» Trecho do texto:

-=-=-

Se você é um investidor que “casa” com as suas ações, ou seja, não tem pretensão de vendê-las no curto prazo e pretende carregar os papéis por um longo período ou até a aposentadoria, existe uma forma de gerar renda extra com elas, além dos dividendos. Se trata da custódia remunerada, que nada mais é um valor recebido por disponibilizar suas ações para aluguel.
Leia também
Amanda Cordeiro, analista e integrante da mesa de aluguel de ações da Ágora, destaca que o processo é semelhante ao aluguel de um apartamento, só que com ações. Se o investidor tem hoje uma ação na carteira que não pretende movimentar e nem vender, essa ação pode ser ’emprestada’ para um outro investidor.
Quem coloca o papel para alugar é o doador e quem aluga a ação é o tomador. O investidor que pegou a ação emprestada vai poder utilizar ela de diversas formas, mas a estratégia mais comum segundo a analista é a venda descoberta, ou seja, apostar que o preço da ação vai cair.

-=-=-

» Dados fornecidos:

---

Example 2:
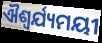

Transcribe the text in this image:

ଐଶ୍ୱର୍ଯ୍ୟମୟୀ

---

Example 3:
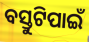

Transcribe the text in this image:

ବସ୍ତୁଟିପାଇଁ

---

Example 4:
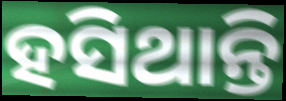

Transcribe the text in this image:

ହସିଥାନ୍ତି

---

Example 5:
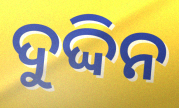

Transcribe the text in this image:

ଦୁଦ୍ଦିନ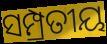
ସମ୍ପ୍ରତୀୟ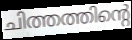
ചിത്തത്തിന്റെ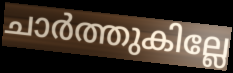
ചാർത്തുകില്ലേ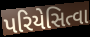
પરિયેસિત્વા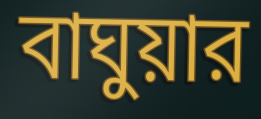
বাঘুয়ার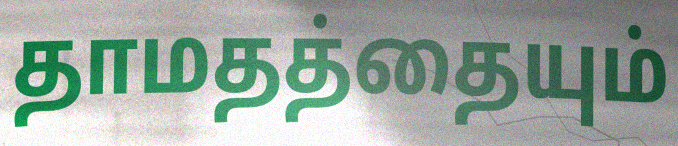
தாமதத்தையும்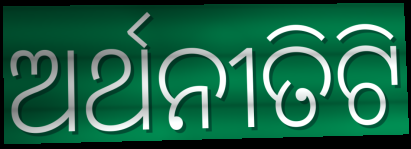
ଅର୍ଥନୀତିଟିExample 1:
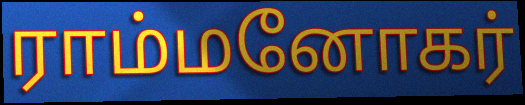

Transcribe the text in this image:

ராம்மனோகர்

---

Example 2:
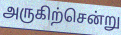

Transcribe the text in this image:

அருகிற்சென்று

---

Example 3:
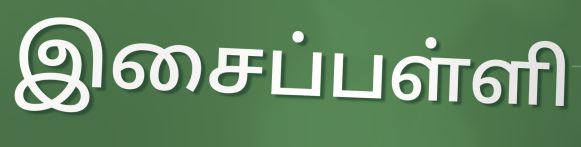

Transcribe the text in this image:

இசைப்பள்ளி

-=-=-

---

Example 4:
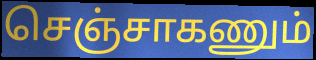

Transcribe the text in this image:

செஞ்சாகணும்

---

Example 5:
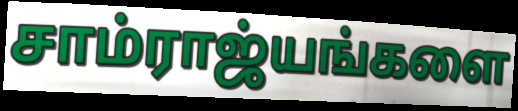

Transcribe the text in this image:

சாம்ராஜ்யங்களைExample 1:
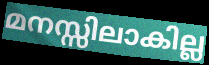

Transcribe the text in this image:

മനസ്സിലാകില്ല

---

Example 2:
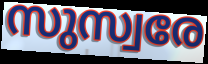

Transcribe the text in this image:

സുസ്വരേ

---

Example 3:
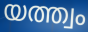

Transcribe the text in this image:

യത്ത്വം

-=-=-

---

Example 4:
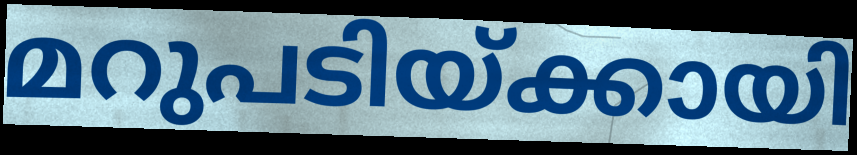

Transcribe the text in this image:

-=-=-

» Tarefas:
1: No texto sobre aluguel de ações, qual é a estratégia mais comum de quem pega a ação emprestada, segundo a analista?
2: Redigite do texto sobre aluguel de ações tudo o que vai de "Se você é um" até "um outro investidor.".
3: Estenda o texto sobre aluguel de ações a partir do ponto em que ele termina.

» Respostas:
1: A venda descoberta, ou seja, apostar que o preço da ação vai cair.

2:
Se você é um investidor que “casa” com as suas ações, ou seja, não tem pretensão de vendê-las no curto prazo e pretende carregar os papéis por um longo período ou até a aposentadoria, existe uma forma de gerar renda extra com elas, além dos dividendos. Se trata da custódia remunerada, que nada mais é um valor recebido por disponibilizar suas ações para aluguel.
Leia também
Amanda Cordeiro, analista e integrante da mesa de aluguel de ações da Ágora, destaca que o processo é semelhante ao aluguel de um apartamento, só que com ações. Se o investidor tem hoje uma ação na carteira que não pretende movimentar e nem vender, essa ação pode ser ’emprestada’ para um outro investidor.

3:
Publicidade
“Imagine que o tomador faz a venda dessa ação a R$ 20 e espera recomprar no futuro a R$ 10, ele teria lucrado R$ 10. Geralmente, a estratégia do tomador é curto prazista”, exemplifica Cordeiro. Já o dono da ação (doador) recebe uma remuneração pelo aluguel do papel, que varia conforme a demanda pela empresa, reforça a analista.
Embora as operações de aluguel costumem ocorrer entre 30 e 40 dias, com algumas sendo prorrogadas, o retorno pago ao doador é medido por uma taxa anual. Se trata da taxa média de aluguel da CBLC (Companhia Brasileira de Liquidação e Custódia) que determina o custo de aluguel das ações.
Esta taxa representa uma média ponderada dos valores oferecidos pelos doadores e aceitos pelos tomadores. Essa taxa pode variar conforme a demanda e a oferta de determinados ativos.
Segundo Cordeiro, ativos muito líquidos (com facilidade de negociação) e que tem muitos doadores de mercado, costumam ter uma taxa mais baixa, porque há oferta grande. Já ativos com menos doadores no mercado e muitos tomadores querendo pegar as ações emprestadas, normalmente possuem uma taxa mais alta.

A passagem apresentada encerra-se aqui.